Saved entries:
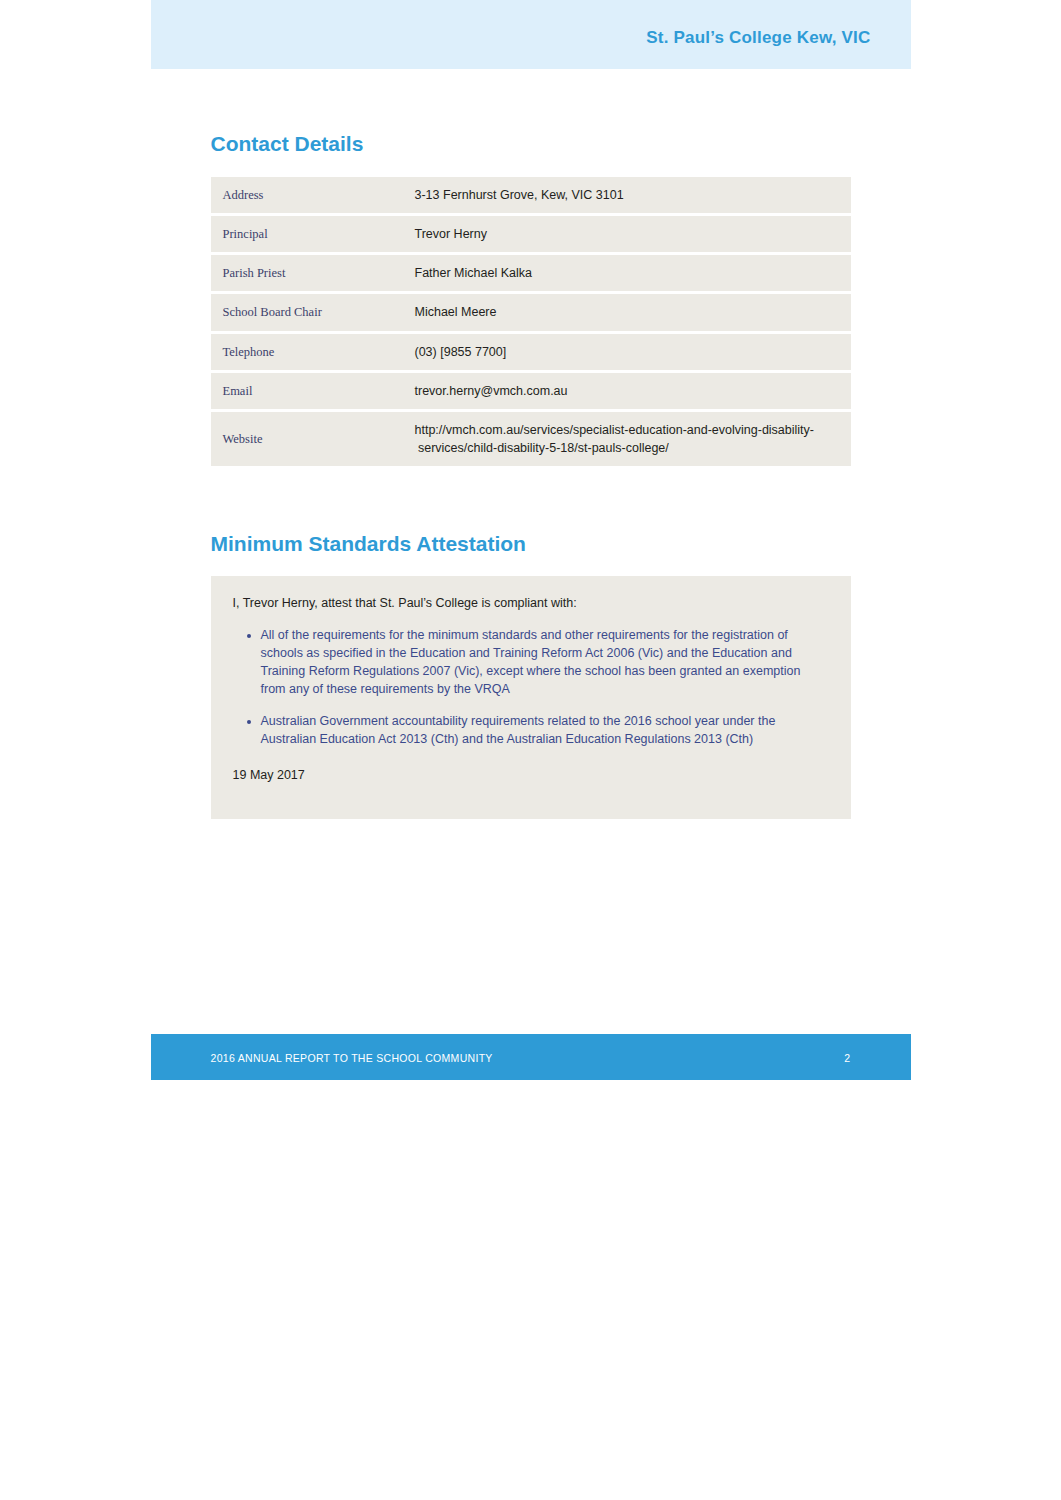St. Paul’s College Kew, VIC
Contact Details
| Address | 3-13 Fernhurst Grove, Kew, VIC 3101 |
| Principal | Trevor Herny |
| Parish Priest | Father Michael Kalka |
| School Board Chair | Michael Meere |
| Telephone | (03) [9855 7700] |
| Email | trevor.herny@vmch.com.au |
| Website | http://vmch.com.au/services/specialist-education-and-evolving-disability- services/child-disability-5-18/st-pauls-college/ |
Minimum Standards Attestation
I, Trevor Herny, attest that St. Paul’s College is compliant with:
All of the requirements for the minimum standards and other requirements for the registration of schools as specified in the Education and Training Reform Act 2006 (Vic) and the Education and Training Reform Regulations 2007 (Vic), except where the school has been granted an exemption from any of these requirements by the VRQA
Australian Government accountability requirements related to the 2016 school year under the Australian Education Act 2013 (Cth) and the Australian Education Regulations 2013 (Cth)
19 May 2017
2016 ANNUAL REPORT TO THE SCHOOL COMMUNITY 2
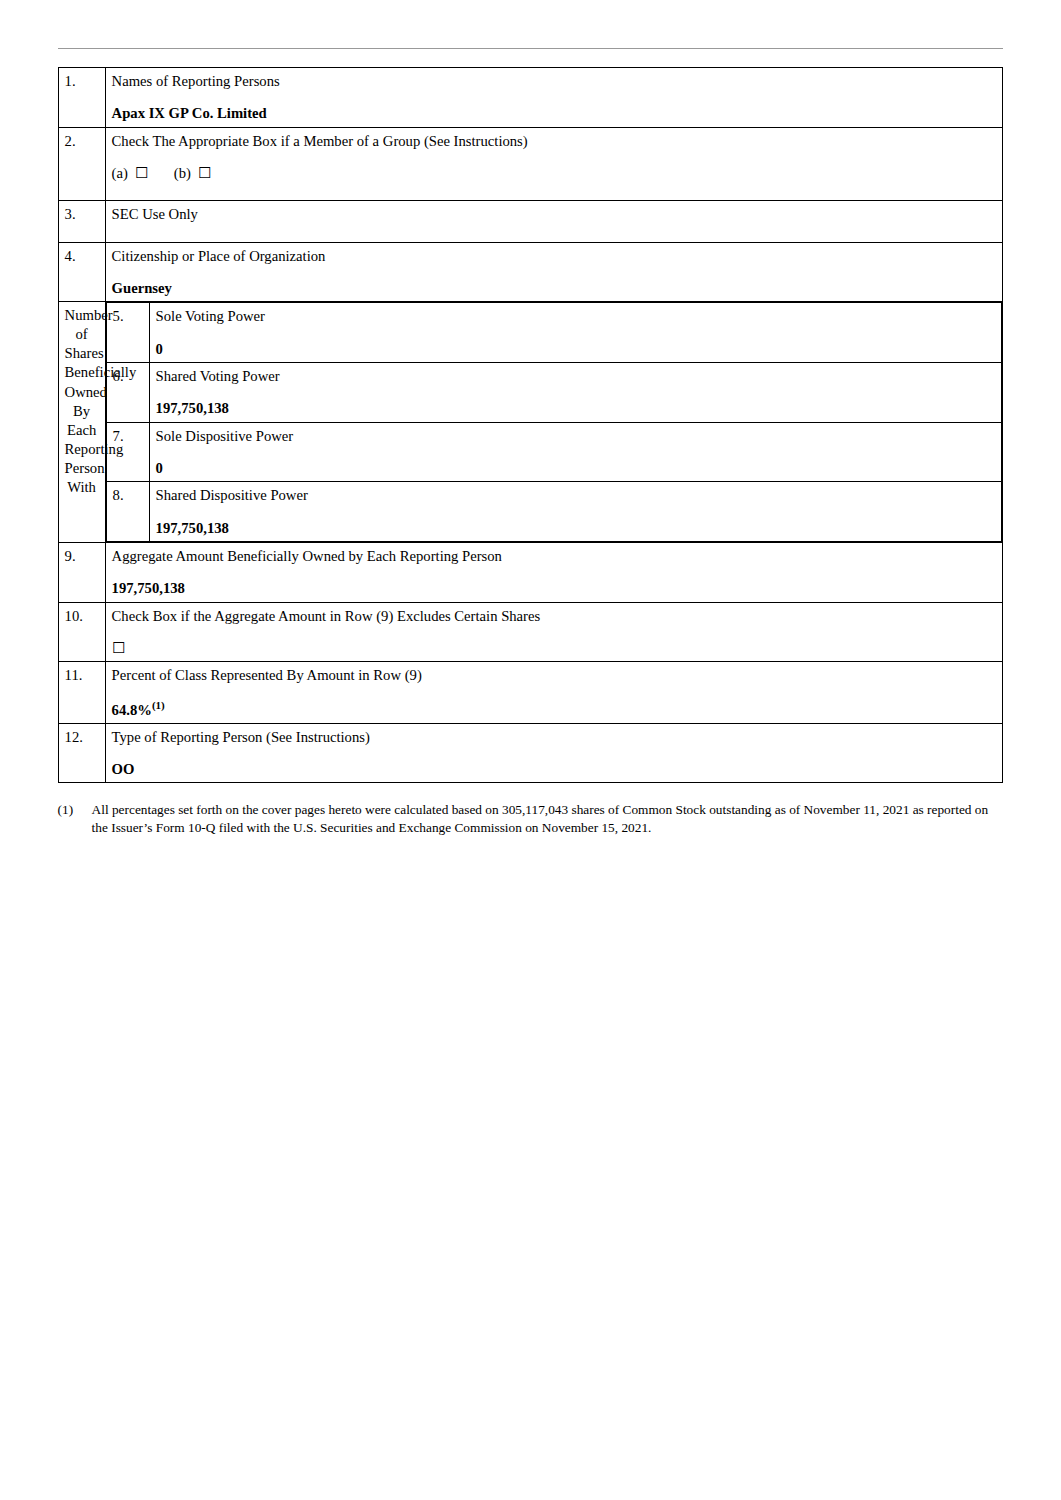| 1. | Names of Reporting Persons Apax IX GP Co. Limited |
| 2. | Check The Appropriate Box if a Member of a Group (See Instructions) (a) ☐ (b) ☐ |
| 3. | SEC Use Only |
| 4. | Citizenship or Place of Organization Guernsey |
| Number of Shares Beneficially Owned By Each Reporting Person With | / 5. / Sole Voting Power 0 / / 6. / Shared Voting Power 197,750,138 / / 7. / Sole Dispositive Power 0 / / 8. / Shared Dispositive Power 197,750,138 / |
| 9. | Aggregate Amount Beneficially Owned by Each Reporting Person 197,750,138 |
| 10. | Check Box if the Aggregate Amount in Row (9) Excludes Certain Shares ☐ |
| 11. | Percent of Class Represented By Amount in Row (9) 64.8% (1) |
| 12. | Type of Reporting Person (See Instructions) OO |
| (1) | All percentages set forth on the cover pages hereto were calculated based on 305,117,043 shares of Common Stock outstanding as of November 11, 2021 as reported on the Issuer’s Form 10-Q filed with the U.S. Securities and Exchange Commission on November 15, 2021. |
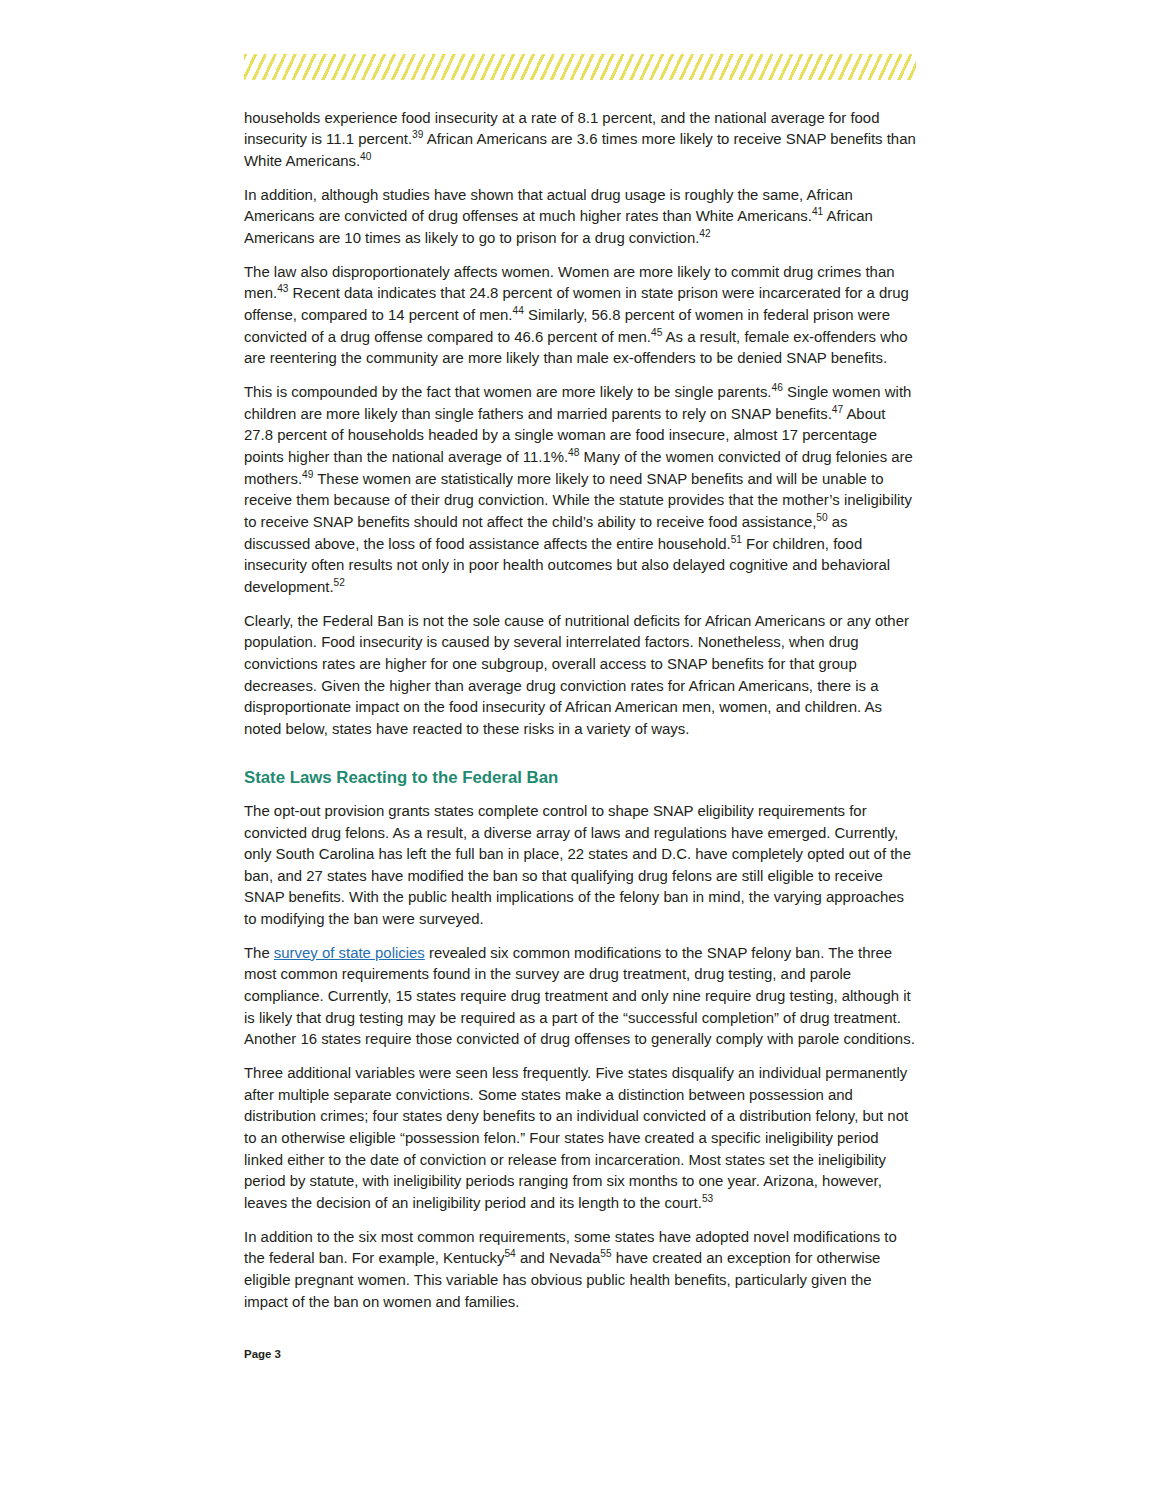households experience food insecurity at a rate of 8.1 percent, and the national average for food insecurity is 11.1 percent.39 African Americans are 3.6 times more likely to receive SNAP benefits than White Americans.40
In addition, although studies have shown that actual drug usage is roughly the same, African Americans are convicted of drug offenses at much higher rates than White Americans.41 African Americans are 10 times as likely to go to prison for a drug conviction.42
The law also disproportionately affects women. Women are more likely to commit drug crimes than men.43 Recent data indicates that 24.8 percent of women in state prison were incarcerated for a drug offense, compared to 14 percent of men.44 Similarly, 56.8 percent of women in federal prison were convicted of a drug offense compared to 46.6 percent of men.45 As a result, female ex-offenders who are reentering the community are more likely than male ex-offenders to be denied SNAP benefits.
This is compounded by the fact that women are more likely to be single parents.46 Single women with children are more likely than single fathers and married parents to rely on SNAP benefits.47 About 27.8 percent of households headed by a single woman are food insecure, almost 17 percentage points higher than the national average of 11.1%.48 Many of the women convicted of drug felonies are mothers.49 These women are statistically more likely to need SNAP benefits and will be unable to receive them because of their drug conviction. While the statute provides that the mother’s ineligibility to receive SNAP benefits should not affect the child’s ability to receive food assistance,50 as discussed above, the loss of food assistance affects the entire household.51 For children, food insecurity often results not only in poor health outcomes but also delayed cognitive and behavioral development.52
Clearly, the Federal Ban is not the sole cause of nutritional deficits for African Americans or any other population. Food insecurity is caused by several interrelated factors. Nonetheless, when drug convictions rates are higher for one subgroup, overall access to SNAP benefits for that group decreases. Given the higher than average drug conviction rates for African Americans, there is a disproportionate impact on the food insecurity of African American men, women, and children. As noted below, states have reacted to these risks in a variety of ways.
State Laws Reacting to the Federal Ban
The opt-out provision grants states complete control to shape SNAP eligibility requirements for convicted drug felons. As a result, a diverse array of laws and regulations have emerged. Currently, only South Carolina has left the full ban in place, 22 states and D.C. have completely opted out of the ban, and 27 states have modified the ban so that qualifying drug felons are still eligible to receive SNAP benefits. With the public health implications of the felony ban in mind, the varying approaches to modifying the ban were surveyed.
The survey of state policies revealed six common modifications to the SNAP felony ban. The three most common requirements found in the survey are drug treatment, drug testing, and parole compliance. Currently, 15 states require drug treatment and only nine require drug testing, although it is likely that drug testing may be required as a part of the “successful completion” of drug treatment. Another 16 states require those convicted of drug offenses to generally comply with parole conditions.
Three additional variables were seen less frequently. Five states disqualify an individual permanently after multiple separate convictions. Some states make a distinction between possession and distribution crimes; four states deny benefits to an individual convicted of a distribution felony, but not to an otherwise eligible “possession felon.” Four states have created a specific ineligibility period linked either to the date of conviction or release from incarceration. Most states set the ineligibility period by statute, with ineligibility periods ranging from six months to one year. Arizona, however, leaves the decision of an ineligibility period and its length to the court.53
In addition to the six most common requirements, some states have adopted novel modifications to the federal ban. For example, Kentucky54 and Nevada55 have created an exception for otherwise eligible pregnant women. This variable has obvious public health benefits, particularly given the impact of the ban on women and families.
Page 3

REQUIREMENT:
Exact copy, pictures excluded: every line above from the one containing "I, Trevor Herny, attest" to the one containing "Instructions) OO |", inclusive, and nothing more.

EXERCISE RESPONSE:
I, Trevor Herny, attest that St. Paul’s College is compliant with:
All of the requirements for the minimum standards and other requirements for the registration of schools as specified in the Education and Training Reform Act 2006 (Vic) and the Education and Training Reform Regulations 2007 (Vic), except where the school has been granted an exemption from any of these requirements by the VRQA
Australian Government accountability requirements related to the 2016 school year under the Australian Education Act 2013 (Cth) and the Australian Education Regulations 2013 (Cth)
19 May 2017
2016 ANNUAL REPORT TO THE SCHOOL COMMUNITY 2
| 1. | Names of Reporting Persons Apax IX GP Co. Limited |
| 2. | Check The Appropriate Box if a Member of a Group (See Instructions) (a) ☐ (b) ☐ |
| 3. | SEC Use Only |
| 4. | Citizenship or Place of Organization Guernsey |
| Number of Shares Beneficially Owned By Each Reporting Person With | / 5. / Sole Voting Power 0 / / 6. / Shared Voting Power 197,750,138 / / 7. / Sole Dispositive Power 0 / / 8. / Shared Dispositive Power 197,750,138 / |
| 9. | Aggregate Amount Beneficially Owned by Each Reporting Person 197,750,138 |
| 10. | Check Box if the Aggregate Amount in Row (9) Excludes Certain Shares ☐ |
| 11. | Percent of Class Represented By Amount in Row (9) 64.8% (1) |
| 12. | Type of Reporting Person (See Instructions) OO |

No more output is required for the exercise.